Death

by Elouise

Elephant in the room cartoon

The elephant in the room.
What I don’t want to talk about.
Especially with people I love.

Mortality sounds better.
Not so stark and final.
Wiggle room between now and then.

Abstract and ‘normal’ or
Concrete and truly normal?
Which will it be?

Can we talk about death?
My death?
Your death?

The elephant in the room
roars relentlessly.
It has my reluctant attention.

***

Just over a week ago I felt heavy with discouragement. I wrote at length in my journal. The excerpts below get to the point of this post. The direction above seems to be the only way I can deal with my feeling of being stuck.
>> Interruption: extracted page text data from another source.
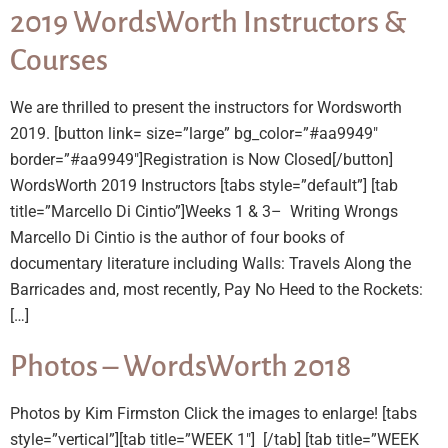
2019 WordsWorth Instructors &
Courses
We are thrilled to present the instructors for Wordsworth
2019. [button link= size=”large” bg_color=”#aa9949″
border=”#aa9949″]Registration is Now Closed[/button]
WordsWorth 2019 Instructors [tabs style=”default”] [tab
title=”Marcello Di Cintio”]Weeks 1 & 3– Writing Wrongs
Marcello Di Cintio is the author of four books of
documentary literature including Walls: Travels Along the
Barricades and, most recently, Pay No Heed to the Rockets:
[…]
Photos – WordsWorth 2018
Photos by Kim Firmston Click the images to enlarge! [tabs
style=”vertical”][tab title=”WEEK 1″] ​ [/tab] [tab title=”WEEK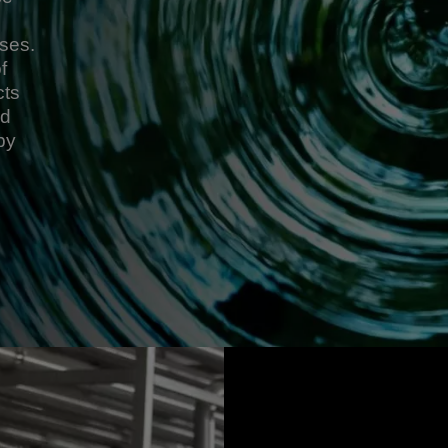
ses.
f
cts
nd
by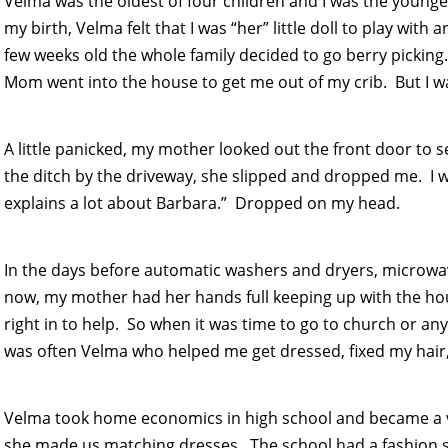
Velma was the oldest of four children and I was the youn
my birth, Velma felt that I was “her” little doll to play with
few weeks old the whole family decided to go berry picking
Mom went into the house to get me out of my crib. But I w
A little panicked, my mother looked out the front door to 
the ditch by the driveway, she slipped and dropped me. I wa
explains a lot about Barbara.” Dropped on my head.
In the days before automatic washers and dryers, microwa
now, my mother had her hands full keeping up with the ho
right in to help. So when it was time to go to church or an
was often Velma who helped me get dressed, fixed my hair
Velma took home economics in high school and became a v
she made us matching dresses. The school had a fashion s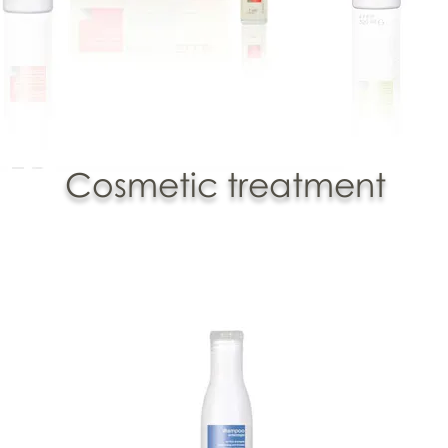
Cosmetic treatment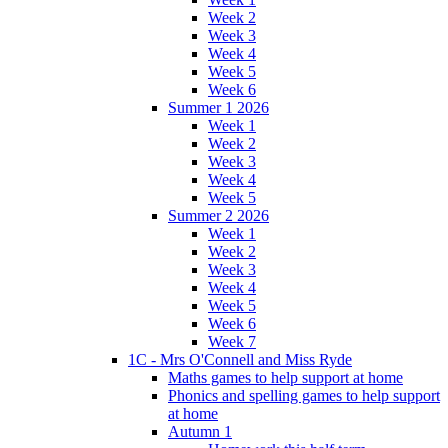
Week 2
Week 3
Week 4
Week 5
Week 6
Summer 1 2026
Week 1
Week 2
Week 3
Week 4
Week 5
Summer 2 2026
Week 1
Week 2
Week 3
Week 4
Week 5
Week 6
Week 7
1C - Mrs O'Connell and Miss Ryde
Maths games to help support at home
Phonics and spelling games to help support
at home
Autumn 1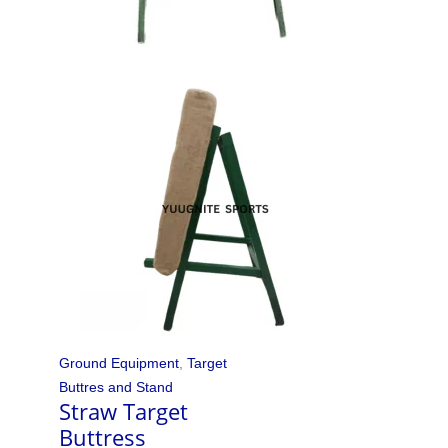
Ground Equipment
,
Target
Buttres and Stand
Straw Target
Buttress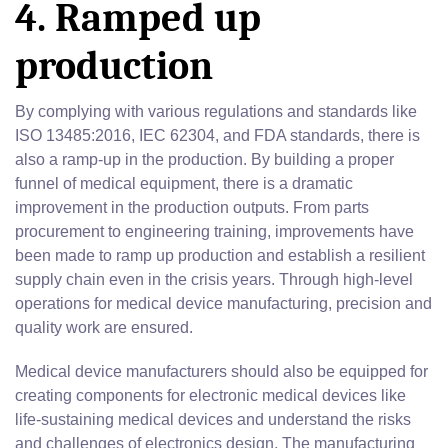
4. Ramped up
production
By complying with various regulations and standards like
ISO 13485:2016, IEC 62304, and FDA standards, there is
also a ramp-up in the production. By building a proper
funnel of medical equipment, there is a dramatic
improvement in the production outputs. From parts
procurement to engineering training, improvements have
been made to ramp up production and establish a resilient
supply chain even in the crisis years. Through high-level
operations for medical device manufacturing, precision and
quality work are ensured.
Medical device manufacturers should also be equipped for
creating components for electronic medical devices like
life-sustaining medical devices and understand the risks
and challenges of electronics design. The manufacturing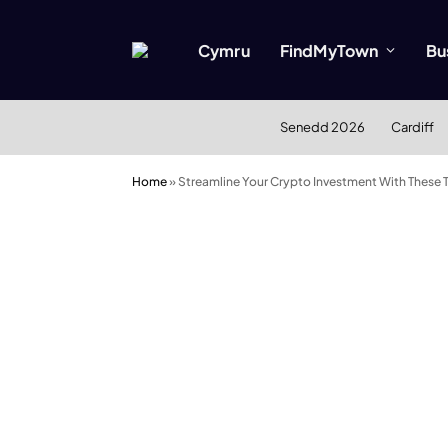
Cymru
FindMyTown
Bu
Senedd 2026
Cardiff
Home
»
Streamline Your Crypto Investment With These 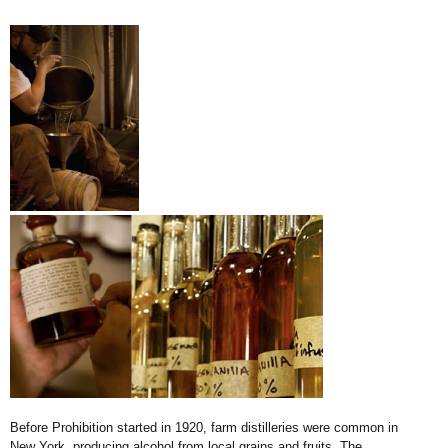
Before Prohibition started in 1920, farm distilleries were common in
New York, producing alcohol from local grains and fruits. The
The grief and shock and even horror of what has happened is still creeping up on me. Like flashbacks—especially to the moment I fell and heard my chin hit the pavement. I keep wanting to turn time back—even though I know this is impossible and senseless.

I feel like a child who needs comfort, and permission to cry and be angry. Not all alone, but with someone who cares about me and won’t try to ‘fix’ me. Someone who won’t just keep reminding me of how grateful I should be that it wasn’t worse. Or that I have insurance. Or that it’s ‘good’ I’m retired. Or one of a thousand ways of blunting the trauma.

How do I move forward with healing when my heart is breaking? And my body keeps reminding me of how broken it still is?

No pills on earth could possibly help me now.

Yes, I’m healing. But there’s also this ‘invisible’ damage no doctor can possibly fix. Damage to my psyche, my spirit, my sense of identity, my plans for the immediate future—and a thousand other things that won’t or can’t happen now.

How do I address this healing?

It’s all about not ignoring the damage done. My age won’t let me do that. Only facing into my death will bring clarity about what may or may not happen between now and my death. Refocus my direction and energy. Move me out of feeling stuck, and into new life and hope.